The dry sand packing was slowly flushed with tap water at room temperature until quasi-saturation was obtained, the trapped air remaining in the medium. The water weight in the tank was measured and the residual air saturation determined. Water was deaerated during 10 min in a 2.5 l volume container using a vacuum pump and then pumped to the storage tank. At the beginning of the experiment the volume of water in the space between the inlet and the sand packing was replaced by deaerated water. The sand packing was horizontally flushed with deaerated water at a rate of 87 ml/min. Periodic measurements of the inlet and outlet water levels as well as of the outflow were performed in order to determine the temporal development of the hydraulic conductivity. The advance of the dissolution front was optically observed at the tank walls by means of an illumination that facilitated the visualisation of the air bubbles zone.

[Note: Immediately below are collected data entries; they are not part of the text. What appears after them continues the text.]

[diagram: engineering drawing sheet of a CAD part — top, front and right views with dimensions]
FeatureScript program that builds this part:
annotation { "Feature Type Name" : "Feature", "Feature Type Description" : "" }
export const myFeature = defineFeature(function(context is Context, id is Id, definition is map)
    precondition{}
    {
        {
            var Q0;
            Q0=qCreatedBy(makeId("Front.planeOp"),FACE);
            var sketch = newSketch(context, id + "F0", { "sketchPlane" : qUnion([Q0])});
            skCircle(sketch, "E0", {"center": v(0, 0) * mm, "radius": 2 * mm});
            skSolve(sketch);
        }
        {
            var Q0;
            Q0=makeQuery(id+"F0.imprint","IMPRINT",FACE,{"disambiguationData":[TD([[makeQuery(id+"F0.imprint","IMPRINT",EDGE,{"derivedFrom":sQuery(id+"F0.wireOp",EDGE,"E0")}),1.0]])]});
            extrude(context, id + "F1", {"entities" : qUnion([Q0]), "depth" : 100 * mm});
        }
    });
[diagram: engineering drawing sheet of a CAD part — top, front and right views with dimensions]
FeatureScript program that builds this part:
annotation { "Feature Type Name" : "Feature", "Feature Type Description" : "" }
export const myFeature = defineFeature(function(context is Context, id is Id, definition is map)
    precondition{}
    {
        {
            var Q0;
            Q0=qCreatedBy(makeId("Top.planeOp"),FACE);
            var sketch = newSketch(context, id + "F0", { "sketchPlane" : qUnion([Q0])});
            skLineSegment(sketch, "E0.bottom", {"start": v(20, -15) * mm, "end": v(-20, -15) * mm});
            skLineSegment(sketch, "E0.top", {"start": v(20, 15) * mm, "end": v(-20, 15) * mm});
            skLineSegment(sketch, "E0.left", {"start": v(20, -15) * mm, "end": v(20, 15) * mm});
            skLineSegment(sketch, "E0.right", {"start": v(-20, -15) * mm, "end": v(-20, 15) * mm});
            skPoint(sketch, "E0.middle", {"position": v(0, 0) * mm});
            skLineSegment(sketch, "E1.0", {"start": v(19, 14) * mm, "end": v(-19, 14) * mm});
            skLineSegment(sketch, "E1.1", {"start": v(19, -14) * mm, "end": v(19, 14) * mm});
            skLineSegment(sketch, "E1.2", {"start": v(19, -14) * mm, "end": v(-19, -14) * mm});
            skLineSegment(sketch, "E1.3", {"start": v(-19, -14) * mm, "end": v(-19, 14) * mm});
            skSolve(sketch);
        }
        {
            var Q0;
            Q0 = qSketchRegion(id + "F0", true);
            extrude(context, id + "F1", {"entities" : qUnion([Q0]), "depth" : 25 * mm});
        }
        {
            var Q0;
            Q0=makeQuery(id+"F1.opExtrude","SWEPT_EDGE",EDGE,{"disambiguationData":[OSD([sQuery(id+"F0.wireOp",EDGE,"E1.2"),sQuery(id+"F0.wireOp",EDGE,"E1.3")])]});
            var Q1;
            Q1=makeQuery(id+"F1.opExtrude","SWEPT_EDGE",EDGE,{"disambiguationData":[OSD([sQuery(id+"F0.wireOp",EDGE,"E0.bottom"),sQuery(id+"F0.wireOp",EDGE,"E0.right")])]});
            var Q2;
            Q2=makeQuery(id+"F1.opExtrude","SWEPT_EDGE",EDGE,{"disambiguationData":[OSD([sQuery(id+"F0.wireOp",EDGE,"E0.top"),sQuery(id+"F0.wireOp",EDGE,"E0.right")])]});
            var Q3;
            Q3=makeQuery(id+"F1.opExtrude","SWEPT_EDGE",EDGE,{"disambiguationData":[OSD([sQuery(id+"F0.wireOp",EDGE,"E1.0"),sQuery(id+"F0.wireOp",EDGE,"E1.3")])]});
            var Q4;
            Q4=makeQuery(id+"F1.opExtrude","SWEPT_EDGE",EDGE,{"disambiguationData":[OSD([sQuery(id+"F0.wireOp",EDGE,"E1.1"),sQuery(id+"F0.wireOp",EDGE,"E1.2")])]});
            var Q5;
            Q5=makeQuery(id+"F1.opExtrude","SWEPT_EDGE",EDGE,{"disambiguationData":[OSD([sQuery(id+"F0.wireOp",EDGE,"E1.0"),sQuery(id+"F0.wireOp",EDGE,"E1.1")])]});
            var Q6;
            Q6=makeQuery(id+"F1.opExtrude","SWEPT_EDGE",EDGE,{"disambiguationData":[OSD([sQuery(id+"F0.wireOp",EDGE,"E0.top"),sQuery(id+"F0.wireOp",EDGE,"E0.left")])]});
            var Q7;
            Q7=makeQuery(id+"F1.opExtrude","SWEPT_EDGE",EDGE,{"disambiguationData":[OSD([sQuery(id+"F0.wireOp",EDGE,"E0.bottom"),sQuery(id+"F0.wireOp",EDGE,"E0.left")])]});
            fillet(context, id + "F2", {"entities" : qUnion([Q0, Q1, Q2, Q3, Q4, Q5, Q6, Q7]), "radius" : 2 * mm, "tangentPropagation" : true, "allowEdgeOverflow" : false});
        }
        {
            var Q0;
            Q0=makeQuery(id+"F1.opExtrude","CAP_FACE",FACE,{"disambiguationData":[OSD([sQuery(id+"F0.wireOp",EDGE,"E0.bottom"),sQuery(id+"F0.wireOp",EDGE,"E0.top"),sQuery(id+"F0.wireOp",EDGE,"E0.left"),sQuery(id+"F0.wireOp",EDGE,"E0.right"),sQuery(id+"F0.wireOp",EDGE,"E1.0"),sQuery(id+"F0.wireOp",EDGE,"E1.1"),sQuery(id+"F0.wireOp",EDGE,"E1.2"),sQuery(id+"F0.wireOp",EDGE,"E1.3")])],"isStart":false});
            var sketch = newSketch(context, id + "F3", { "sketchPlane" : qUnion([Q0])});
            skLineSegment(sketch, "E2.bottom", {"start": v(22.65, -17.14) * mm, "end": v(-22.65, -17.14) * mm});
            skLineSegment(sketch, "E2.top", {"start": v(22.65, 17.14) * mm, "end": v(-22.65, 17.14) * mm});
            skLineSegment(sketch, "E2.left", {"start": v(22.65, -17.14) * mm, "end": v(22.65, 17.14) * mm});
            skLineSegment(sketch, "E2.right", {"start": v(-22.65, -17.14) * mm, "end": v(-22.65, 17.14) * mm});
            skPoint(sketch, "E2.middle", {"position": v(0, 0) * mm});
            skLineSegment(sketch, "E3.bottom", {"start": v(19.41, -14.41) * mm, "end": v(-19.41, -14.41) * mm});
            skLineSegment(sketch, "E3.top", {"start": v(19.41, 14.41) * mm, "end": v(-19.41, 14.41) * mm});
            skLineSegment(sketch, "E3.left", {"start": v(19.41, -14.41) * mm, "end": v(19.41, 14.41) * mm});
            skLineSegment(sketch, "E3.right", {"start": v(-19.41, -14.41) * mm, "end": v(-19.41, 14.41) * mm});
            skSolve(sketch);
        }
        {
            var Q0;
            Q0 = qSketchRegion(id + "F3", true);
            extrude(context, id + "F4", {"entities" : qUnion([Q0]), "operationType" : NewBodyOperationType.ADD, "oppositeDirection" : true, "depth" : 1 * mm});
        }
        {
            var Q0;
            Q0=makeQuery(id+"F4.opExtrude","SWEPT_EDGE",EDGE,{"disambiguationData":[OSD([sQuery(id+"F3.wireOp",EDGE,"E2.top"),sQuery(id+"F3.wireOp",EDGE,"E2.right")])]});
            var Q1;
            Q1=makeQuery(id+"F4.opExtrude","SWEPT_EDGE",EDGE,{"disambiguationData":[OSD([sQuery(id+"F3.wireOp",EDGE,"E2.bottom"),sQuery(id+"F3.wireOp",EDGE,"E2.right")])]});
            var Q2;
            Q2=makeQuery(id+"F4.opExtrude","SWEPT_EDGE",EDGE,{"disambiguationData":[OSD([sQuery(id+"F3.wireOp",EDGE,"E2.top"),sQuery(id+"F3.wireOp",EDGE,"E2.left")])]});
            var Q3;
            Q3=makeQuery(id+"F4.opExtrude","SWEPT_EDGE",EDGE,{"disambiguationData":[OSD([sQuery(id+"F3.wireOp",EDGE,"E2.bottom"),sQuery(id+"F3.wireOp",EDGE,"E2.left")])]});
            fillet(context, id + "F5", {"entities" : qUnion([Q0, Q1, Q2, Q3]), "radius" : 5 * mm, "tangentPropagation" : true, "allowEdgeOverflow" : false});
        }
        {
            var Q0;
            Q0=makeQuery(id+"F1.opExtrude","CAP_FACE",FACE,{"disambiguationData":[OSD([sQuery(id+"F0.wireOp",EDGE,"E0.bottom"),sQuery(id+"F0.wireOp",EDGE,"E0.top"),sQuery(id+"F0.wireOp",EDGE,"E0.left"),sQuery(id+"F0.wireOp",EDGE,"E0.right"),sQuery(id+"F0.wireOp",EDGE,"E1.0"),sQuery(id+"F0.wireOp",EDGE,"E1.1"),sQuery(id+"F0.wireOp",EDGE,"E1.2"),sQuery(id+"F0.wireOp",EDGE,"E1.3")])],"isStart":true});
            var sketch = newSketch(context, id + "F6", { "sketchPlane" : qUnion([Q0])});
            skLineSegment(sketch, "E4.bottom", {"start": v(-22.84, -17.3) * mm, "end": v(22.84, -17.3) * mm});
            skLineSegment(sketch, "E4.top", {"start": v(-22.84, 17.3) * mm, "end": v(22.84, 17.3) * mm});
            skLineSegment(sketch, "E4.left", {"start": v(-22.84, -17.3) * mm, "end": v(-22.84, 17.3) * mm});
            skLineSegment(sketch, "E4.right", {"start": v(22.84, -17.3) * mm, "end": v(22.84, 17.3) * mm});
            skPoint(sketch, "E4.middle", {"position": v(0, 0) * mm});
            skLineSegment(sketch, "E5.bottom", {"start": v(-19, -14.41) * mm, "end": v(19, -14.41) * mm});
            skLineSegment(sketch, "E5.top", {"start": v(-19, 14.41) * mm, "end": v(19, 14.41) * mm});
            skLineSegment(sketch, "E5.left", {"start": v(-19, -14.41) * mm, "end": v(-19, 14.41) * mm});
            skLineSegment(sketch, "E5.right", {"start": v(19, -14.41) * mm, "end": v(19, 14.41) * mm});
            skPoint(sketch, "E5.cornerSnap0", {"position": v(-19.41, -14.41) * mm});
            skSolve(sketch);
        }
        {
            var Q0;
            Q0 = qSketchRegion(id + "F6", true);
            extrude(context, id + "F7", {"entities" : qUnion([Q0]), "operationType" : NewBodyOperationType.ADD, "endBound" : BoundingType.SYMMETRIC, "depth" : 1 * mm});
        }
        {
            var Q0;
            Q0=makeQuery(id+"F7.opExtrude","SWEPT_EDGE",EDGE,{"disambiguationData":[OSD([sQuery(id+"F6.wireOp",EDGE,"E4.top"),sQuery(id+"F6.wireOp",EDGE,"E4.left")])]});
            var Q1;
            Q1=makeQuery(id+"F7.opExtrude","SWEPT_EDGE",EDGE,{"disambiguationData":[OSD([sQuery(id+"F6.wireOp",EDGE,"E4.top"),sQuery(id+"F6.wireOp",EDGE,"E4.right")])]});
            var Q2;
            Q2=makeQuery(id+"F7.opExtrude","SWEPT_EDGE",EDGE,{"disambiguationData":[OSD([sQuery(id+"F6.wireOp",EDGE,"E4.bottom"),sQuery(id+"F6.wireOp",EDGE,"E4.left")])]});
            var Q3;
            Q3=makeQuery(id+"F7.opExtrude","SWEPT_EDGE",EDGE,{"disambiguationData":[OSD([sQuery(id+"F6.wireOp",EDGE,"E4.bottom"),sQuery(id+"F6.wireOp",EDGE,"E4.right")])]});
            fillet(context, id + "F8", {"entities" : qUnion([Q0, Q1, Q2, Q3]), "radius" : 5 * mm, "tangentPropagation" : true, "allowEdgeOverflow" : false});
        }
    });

Two tracer tests without air dissolution were performed on the quasi-saturated sand packing. A solution of 100 ppm Eosin dye solution without deaeration was used as tracer and introduced into the system as a long pulse input (tracer breakthrough {test I} and subsequent flushing with tap water {test II}) at the same flow rate as the deaerated water in the dissolution experiment. The visible tracer fronts were periodically observed and registered on both sides of the tank.

 

RESULTS AND DISCUSSION

The measured and calculated hydraulic parameters of the experiments are listed in table 1. The sand packing was flushed with 39 pore volumes (PV) of deaerated water. It was observed that air bubbles continuously shrank due to dissolution, until they disappeared within a zone of less than 1 cm of length. Figure 1 shows the temporal development of the dissolution front, with the inlet at x = 0, and the outlet at x = 69.4 cm. After the packing was flushed with about 2 PV of water (t = 135 min), a clear dissolution front with a rather uniform pattern was visible. However, at the points y = -10 cm, +2 cm and +8 cm the dissolution was more rapid than in the rest of the front. After 4 PV of water (t = 270 min), small fingers clearly developed with lengths between 1 and 3 cm. The finger length increased rapidly as the flux of water continued. After 39 PV of water (t = 2485 min), the length of the fingers ranged between 9 and 19 cm. The comparison between the left and right tank sides shows that the general structure was rather similar. Five main peaks were discerned on both sides. A measure of the finger length l_f can be defined as half the distance between the peak x-position minus the x-position of the next depression above. The development of l_f over time is shown in figure 2. The growth of most fingers was approximately proportional to time. The mean thickness of all fingers remained almost constant during the experiment (between 1 and 4 cm). The thickness to length ratio of the fingers remained at about 1 to 5. The mean front velocity was found to be 3.3×10^-4 cm/sec and was almost constant. The front on the right side of the tank was slightly slower than on the left side. The final mean hydraulic conductivity was nearly doubled due to the dissolution of the entrapped air.